Saturday, February 21, 2009

Black History Month Daily Thread

Medgar Evers

medgar_evers

Medgar Wiley Evers (July 2, 1925 – June 12, 1963) was an African American civil rights activist from Mississippi who was murdered by Byron De La Beckwith, a member of the Ku Klux Klan.

Evers was also the president of the Regional Council of Negro Leadership (RCNL), a civil rights and pro self-help organization. Involvement in the RCNL gave Evers crucial training in activism. He helped to organize the RCNL's boycott of service stations that denied blacks use of their restrooms. The boycotters distributed bumper stickers with the slogan "Don't Buy Gas Where You Can't Use the Restroom." Along with his brother, Charles Evers, he also attended the RCNL's annual conferences in Mound Bayou between 1952 and 1954 which drew crowds of ten thousand or more.

Evers applied to the then-segregated University of Mississippi Law School in February 1954. When his application was rejected, Evers became the focus of a NAACP campaign to desegregate the school, a case aided by the U.S. Supreme Court ruling in Brown v. Board of Education 347 U.S. 483 that segregation was unconstitutional.

NAACP Field Secretary
He was involved in a boycott campaign against white merchants and was instrumental in eventually desegregating the University of Mississippi when that institution was finally forced to enroll James Meredith in 1962.

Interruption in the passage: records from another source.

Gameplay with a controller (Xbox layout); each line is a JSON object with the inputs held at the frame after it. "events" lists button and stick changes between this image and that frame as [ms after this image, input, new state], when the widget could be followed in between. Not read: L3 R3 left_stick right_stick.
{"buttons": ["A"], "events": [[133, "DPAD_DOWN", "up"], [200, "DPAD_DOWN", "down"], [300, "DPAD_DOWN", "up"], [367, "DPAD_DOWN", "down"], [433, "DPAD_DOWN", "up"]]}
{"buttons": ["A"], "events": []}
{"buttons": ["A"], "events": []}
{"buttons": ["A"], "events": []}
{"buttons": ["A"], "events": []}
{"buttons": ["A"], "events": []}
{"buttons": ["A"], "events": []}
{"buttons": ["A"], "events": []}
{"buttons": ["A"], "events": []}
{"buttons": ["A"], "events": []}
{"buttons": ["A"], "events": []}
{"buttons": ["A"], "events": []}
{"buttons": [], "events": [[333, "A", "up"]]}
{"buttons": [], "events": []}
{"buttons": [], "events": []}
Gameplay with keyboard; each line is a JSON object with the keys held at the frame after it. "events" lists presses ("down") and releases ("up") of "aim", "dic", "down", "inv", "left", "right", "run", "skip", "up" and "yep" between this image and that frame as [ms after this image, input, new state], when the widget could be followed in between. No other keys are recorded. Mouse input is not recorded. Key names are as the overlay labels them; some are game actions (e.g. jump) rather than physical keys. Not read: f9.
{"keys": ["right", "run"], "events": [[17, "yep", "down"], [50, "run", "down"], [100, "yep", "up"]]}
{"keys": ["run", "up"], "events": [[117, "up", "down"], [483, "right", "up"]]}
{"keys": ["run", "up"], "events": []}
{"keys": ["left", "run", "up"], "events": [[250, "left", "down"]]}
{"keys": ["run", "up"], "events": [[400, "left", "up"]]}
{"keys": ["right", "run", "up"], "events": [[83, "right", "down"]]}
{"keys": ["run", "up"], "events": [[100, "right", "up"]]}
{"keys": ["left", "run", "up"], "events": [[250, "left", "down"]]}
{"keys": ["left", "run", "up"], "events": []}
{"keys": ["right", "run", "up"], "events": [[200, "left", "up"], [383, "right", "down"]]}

In the weeks leading up to his death, Evers found himself the target of a number of threats. His public investigations into the murder of Emmett Till and his vocal support of Clyde Kennard made him a prominent black leader and therefore vulnerable to attack. On May 28, 1963, a molotov cocktail was thrown into the carport of his home. Five days before his death, Evers was nearly run down by a car after he emerged from the Jackson NAACP office. Civil rights demonstrations accelerated in Jackson during the first week of June 1963. A local television station granted Evers time for a short speech, his first in Mississippi, where he outlined the goals of the Jackson movement. Following the speech, threats on Evers' life increased.

Assassination
On June 12, 1963, Evers pulled into his driveway after just returning from a meeting with NAACP lawyers. Emerging from his car and carrying NAACP T-shirts that read "Jim Crow Must Go," Evers was struck in the back with a bullet fired from an Enfield 1917.303 rifle that ricocheted into his home. He staggered 30 feet before collapsing. He died at a local hospital 50 minutes later. Evers was murdered just hours after President John F. Kennedy's speech on national television in support of civil rights.



Youtube

Portrait of Medgar Evers



Murder In Mississippi: The Assassination of Medgar Evers



Media:

The Autobiography of Medgar Evers: A Hero's Life and Legacy Revealed Through His Writings, Letters, and Speeches by Myrlie Evers-Williams (Author), Manning Marable (Author)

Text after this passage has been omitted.